__Directions for this task__: Write out exactly the first lines of the listing, ending on the line that contains "of 18 examined".

Segment Start: Data supplied

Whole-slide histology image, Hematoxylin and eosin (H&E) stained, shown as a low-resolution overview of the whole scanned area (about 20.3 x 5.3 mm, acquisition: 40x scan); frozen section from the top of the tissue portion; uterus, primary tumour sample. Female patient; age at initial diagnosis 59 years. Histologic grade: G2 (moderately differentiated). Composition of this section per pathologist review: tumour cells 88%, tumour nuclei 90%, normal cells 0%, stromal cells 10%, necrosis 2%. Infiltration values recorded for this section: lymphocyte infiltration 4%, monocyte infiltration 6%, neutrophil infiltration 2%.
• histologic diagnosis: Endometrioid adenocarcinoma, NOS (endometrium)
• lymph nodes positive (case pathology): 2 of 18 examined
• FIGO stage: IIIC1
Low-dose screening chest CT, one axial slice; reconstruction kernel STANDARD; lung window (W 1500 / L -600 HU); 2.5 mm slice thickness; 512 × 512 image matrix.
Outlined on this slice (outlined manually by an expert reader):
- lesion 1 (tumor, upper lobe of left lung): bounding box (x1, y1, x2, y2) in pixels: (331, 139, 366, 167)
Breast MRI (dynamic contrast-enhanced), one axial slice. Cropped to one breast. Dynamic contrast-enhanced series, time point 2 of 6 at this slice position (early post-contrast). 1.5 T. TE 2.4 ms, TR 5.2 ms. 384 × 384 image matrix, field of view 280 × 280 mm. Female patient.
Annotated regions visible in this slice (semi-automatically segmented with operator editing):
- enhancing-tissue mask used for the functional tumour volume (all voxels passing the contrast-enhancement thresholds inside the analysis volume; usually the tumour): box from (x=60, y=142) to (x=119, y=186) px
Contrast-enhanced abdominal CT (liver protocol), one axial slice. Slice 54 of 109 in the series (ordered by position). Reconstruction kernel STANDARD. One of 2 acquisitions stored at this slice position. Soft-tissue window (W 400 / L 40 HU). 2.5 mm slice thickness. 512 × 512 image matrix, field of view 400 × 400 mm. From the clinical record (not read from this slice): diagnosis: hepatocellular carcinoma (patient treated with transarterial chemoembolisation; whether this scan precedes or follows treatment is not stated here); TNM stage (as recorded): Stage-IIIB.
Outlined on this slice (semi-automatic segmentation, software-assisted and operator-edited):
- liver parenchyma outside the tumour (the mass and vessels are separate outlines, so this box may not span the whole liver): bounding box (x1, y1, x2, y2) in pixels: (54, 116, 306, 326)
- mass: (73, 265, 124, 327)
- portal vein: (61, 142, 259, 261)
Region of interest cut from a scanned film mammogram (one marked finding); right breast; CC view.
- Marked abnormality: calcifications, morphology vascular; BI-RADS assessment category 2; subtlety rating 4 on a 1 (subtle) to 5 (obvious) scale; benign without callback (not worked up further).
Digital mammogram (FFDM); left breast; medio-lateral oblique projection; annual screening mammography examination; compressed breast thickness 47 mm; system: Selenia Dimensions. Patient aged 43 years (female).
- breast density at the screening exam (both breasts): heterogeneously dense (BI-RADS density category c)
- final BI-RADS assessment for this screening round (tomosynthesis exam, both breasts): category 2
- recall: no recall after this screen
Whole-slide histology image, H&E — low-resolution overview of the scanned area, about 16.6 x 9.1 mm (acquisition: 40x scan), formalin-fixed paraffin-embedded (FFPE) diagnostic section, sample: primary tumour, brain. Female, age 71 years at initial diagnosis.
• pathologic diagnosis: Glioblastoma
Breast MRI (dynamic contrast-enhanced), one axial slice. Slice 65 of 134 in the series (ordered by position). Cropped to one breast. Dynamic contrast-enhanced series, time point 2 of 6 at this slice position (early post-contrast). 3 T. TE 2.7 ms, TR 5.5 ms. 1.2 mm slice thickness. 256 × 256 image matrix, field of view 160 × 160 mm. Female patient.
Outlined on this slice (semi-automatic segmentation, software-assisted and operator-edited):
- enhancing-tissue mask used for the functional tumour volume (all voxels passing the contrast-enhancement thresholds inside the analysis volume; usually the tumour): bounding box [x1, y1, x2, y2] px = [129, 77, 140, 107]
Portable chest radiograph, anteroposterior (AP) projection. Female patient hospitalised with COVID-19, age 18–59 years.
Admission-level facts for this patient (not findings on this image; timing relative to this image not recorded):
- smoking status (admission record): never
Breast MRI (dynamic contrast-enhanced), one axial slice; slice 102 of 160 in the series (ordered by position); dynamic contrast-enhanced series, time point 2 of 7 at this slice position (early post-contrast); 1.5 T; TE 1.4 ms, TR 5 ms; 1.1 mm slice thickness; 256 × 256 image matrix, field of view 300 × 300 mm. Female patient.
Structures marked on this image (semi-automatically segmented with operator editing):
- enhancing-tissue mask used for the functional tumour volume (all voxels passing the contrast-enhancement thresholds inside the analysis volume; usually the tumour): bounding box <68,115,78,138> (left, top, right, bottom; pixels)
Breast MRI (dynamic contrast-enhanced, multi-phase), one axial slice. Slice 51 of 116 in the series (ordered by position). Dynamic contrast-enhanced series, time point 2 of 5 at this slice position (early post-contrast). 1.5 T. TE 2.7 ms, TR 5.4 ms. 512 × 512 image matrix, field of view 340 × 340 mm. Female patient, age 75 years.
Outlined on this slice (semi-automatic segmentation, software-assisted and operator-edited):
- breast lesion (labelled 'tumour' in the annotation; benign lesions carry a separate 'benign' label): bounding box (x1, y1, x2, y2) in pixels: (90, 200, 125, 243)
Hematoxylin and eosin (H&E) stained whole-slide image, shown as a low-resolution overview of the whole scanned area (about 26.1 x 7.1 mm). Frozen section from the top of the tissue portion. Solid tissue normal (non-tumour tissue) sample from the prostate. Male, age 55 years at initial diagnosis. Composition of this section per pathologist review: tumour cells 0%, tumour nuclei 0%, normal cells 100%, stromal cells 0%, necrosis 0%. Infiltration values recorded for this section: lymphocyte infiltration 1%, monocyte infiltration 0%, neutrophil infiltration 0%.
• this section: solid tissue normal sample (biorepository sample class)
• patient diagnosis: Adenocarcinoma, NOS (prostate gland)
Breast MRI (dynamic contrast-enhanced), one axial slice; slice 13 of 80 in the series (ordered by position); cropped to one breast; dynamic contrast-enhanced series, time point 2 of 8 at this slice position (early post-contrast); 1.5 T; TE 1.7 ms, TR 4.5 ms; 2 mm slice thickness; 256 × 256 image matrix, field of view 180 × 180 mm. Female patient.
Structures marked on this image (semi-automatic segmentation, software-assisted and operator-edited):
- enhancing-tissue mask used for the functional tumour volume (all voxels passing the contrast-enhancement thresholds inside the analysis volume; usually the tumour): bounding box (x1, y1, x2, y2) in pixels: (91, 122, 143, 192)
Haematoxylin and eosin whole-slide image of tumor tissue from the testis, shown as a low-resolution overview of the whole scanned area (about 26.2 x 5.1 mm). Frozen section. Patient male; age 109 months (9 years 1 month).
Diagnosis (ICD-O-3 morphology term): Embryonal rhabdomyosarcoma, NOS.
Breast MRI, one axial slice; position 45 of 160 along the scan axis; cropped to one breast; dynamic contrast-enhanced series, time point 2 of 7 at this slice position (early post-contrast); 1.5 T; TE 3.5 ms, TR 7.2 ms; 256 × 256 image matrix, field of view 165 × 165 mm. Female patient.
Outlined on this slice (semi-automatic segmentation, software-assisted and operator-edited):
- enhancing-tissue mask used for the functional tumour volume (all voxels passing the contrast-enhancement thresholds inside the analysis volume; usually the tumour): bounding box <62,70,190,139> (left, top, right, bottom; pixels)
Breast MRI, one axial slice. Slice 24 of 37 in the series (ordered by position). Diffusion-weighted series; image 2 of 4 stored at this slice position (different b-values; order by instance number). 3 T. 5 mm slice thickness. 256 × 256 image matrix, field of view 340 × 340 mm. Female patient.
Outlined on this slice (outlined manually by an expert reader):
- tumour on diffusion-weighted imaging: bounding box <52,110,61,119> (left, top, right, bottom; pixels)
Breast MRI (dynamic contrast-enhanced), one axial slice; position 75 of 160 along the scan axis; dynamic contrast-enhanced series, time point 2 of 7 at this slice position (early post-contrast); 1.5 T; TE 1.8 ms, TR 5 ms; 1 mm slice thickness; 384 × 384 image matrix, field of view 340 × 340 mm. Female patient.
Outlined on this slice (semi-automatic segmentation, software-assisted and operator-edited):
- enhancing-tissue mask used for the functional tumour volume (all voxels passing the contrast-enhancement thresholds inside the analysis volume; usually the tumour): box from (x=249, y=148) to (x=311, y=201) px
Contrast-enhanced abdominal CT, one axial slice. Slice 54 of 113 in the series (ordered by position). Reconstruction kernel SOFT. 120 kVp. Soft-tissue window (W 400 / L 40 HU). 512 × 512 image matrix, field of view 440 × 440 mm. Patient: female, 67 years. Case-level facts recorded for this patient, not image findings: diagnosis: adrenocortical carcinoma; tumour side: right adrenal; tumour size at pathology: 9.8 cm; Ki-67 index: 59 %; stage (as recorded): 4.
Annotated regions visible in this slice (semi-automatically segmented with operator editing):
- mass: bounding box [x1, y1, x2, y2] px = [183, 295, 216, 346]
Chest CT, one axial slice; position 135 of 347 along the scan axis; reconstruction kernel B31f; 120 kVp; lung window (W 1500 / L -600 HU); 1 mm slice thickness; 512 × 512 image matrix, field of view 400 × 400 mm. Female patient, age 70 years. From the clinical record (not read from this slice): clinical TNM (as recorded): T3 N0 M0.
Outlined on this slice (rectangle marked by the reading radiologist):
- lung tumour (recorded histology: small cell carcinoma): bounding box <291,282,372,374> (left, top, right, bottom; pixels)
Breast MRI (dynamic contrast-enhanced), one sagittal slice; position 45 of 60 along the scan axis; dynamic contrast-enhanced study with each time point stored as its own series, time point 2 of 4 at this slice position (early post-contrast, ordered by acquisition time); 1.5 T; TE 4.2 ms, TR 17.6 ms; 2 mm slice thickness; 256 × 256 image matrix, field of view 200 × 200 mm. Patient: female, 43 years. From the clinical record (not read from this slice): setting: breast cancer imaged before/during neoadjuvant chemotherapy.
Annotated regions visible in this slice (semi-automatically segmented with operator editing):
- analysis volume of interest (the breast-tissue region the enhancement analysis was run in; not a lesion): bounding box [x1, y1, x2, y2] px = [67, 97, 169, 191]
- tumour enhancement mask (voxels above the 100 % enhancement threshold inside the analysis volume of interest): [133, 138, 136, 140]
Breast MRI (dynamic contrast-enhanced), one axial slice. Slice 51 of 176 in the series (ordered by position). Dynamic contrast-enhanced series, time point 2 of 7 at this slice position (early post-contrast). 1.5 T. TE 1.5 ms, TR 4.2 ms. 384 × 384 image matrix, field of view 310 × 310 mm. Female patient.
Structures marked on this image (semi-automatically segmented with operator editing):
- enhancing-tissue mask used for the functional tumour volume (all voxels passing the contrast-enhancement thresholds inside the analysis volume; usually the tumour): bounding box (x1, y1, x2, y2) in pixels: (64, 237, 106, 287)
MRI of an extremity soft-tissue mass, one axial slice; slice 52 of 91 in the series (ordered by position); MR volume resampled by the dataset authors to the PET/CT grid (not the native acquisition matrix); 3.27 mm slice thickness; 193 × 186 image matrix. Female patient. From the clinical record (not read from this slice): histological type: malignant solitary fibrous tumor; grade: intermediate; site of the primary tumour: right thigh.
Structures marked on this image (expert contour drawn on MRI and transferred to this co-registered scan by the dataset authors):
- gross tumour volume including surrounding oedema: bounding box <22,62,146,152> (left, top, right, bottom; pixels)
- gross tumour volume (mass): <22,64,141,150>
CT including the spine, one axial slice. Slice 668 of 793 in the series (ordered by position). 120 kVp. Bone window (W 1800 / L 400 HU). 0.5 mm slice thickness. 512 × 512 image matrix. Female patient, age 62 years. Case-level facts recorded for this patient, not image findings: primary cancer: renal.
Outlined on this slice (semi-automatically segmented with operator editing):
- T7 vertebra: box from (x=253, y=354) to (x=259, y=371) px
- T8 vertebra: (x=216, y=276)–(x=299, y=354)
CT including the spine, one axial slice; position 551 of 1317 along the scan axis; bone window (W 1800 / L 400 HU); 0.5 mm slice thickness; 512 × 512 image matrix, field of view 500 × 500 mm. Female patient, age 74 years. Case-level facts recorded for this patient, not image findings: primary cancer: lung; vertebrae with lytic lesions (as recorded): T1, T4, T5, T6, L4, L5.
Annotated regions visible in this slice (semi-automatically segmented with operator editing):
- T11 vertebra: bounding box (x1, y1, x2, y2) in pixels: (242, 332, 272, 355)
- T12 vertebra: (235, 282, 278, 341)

Segment End: Data supplied

__Solution__:
Whole-slide histology image, Hematoxylin and eosin (H&E) stained, shown as a low-resolution overview of the whole scanned area (about 20.3 x 5.3 mm, acquisition: 40x scan); frozen section from the top of the tissue portion; uterus, primary tumour sample. Female patient; age at initial diagnosis 59 years. Histologic grade: G2 (moderately differentiated). Composition of this section per pathologist review: tumour cells 88%, tumour nuclei 90%, normal cells 0%, stromal cells 10%, necrosis 2%. Infiltration values recorded for this section: lymphocyte infiltration 4%, monocyte infiltration 6%, neutrophil infiltration 2%.
• histologic diagnosis: Endometrioid adenocarcinoma, NOS (endometrium)
• lymph nodes positive (case pathology): 2 of 18 examined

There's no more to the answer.